Material for the task section start
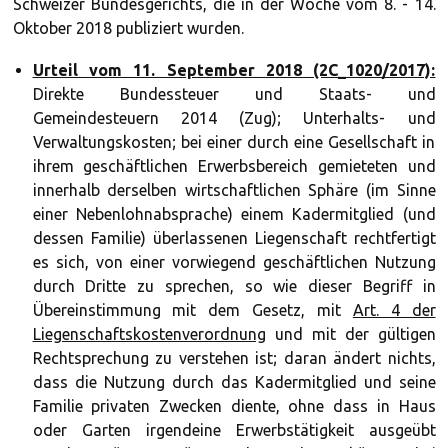
Schweizer Bundesgerichts, die in der Woche vom 8. - 14.
Oktober 2018 publiziert wurden.
Urteil vom 11. September 2018 (2C_1020/2017):
Direkte Bundessteuer und Staats- und
Gemeindesteuern 2014 (Zug); Unterhalts- und
Verwaltungskosten; bei einer durch eine Gesellschaft in
ihrem geschäftlichen Erwerbsbereich gemieteten und
innerhalb derselben wirtschaftlichen Sphäre (im Sinne
einer Nebenlohnabsprache) einem Kadermitglied (und
dessen Familie) überlassenen Liegenschaft rechtfertigt
es sich, von einer vorwiegend geschäftlichen Nutzung
durch Dritte zu sprechen, so wie dieser Begriff in
Übereinstimmung mit dem Gesetz, mit
Art. 4 der
Liegenschaftskostenverordnung
und mit der gültigen
Rechtsprechung zu verstehen ist; daran ändert nichts,
dass die Nutzung durch das Kadermitglied und seine
Familie privaten Zwecken diente, ohne dass in Haus
oder Garten irgendeine Erwerbstätigkeit ausgeübt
Material for the task section end
◆ Work to be completed
Turn every line of text in the material into a Markdown table with the columns Row and Line, numbering the lines in order and skipping any blank ones. Leave the pictures out of the table.

◆ Your response
| Row | Line |
|---|---|
| 1 | Schweizer Bundesgerichts, die in der Woche vom 8. - 14. |
| 2 | Oktober 2018 publiziert wurden. |
| 3 | Urteil vom 11. September 2018 (2C_1020/2017): |
| 4 | Direkte Bundessteuer und Staats- und |
| 5 | Gemeindesteuern 2014 (Zug); Unterhalts- und |
| 6 | Verwaltungskosten; bei einer durch eine Gesellschaft in |
| 7 | ihrem geschäftlichen Erwerbsbereich gemieteten und |
| 8 | innerhalb derselben wirtschaftlichen Sphäre (im Sinne |
| 9 | einer Nebenlohnabsprache) einem Kadermitglied (und |
| 10 | dessen Familie) überlassenen Liegenschaft rechtfertigt |
| 11 | es sich, von einer vorwiegend geschäftlichen Nutzung |
| 12 | durch Dritte zu sprechen, so wie dieser Begriff in |
| 13 | Übereinstimmung mit dem Gesetz, mit |
| 14 | Art. 4 der |
| 15 | Liegenschaftskostenverordnung |
| 16 | und mit der gültigen |
| 17 | Rechtsprechung zu verstehen ist; daran ändert nichts, |
| 18 | dass die Nutzung durch das Kadermitglied und seine |
| 19 | Familie privaten Zwecken diente, ohne dass in Haus |
| 20 | oder Garten irgendeine Erwerbstätigkeit ausgeübt |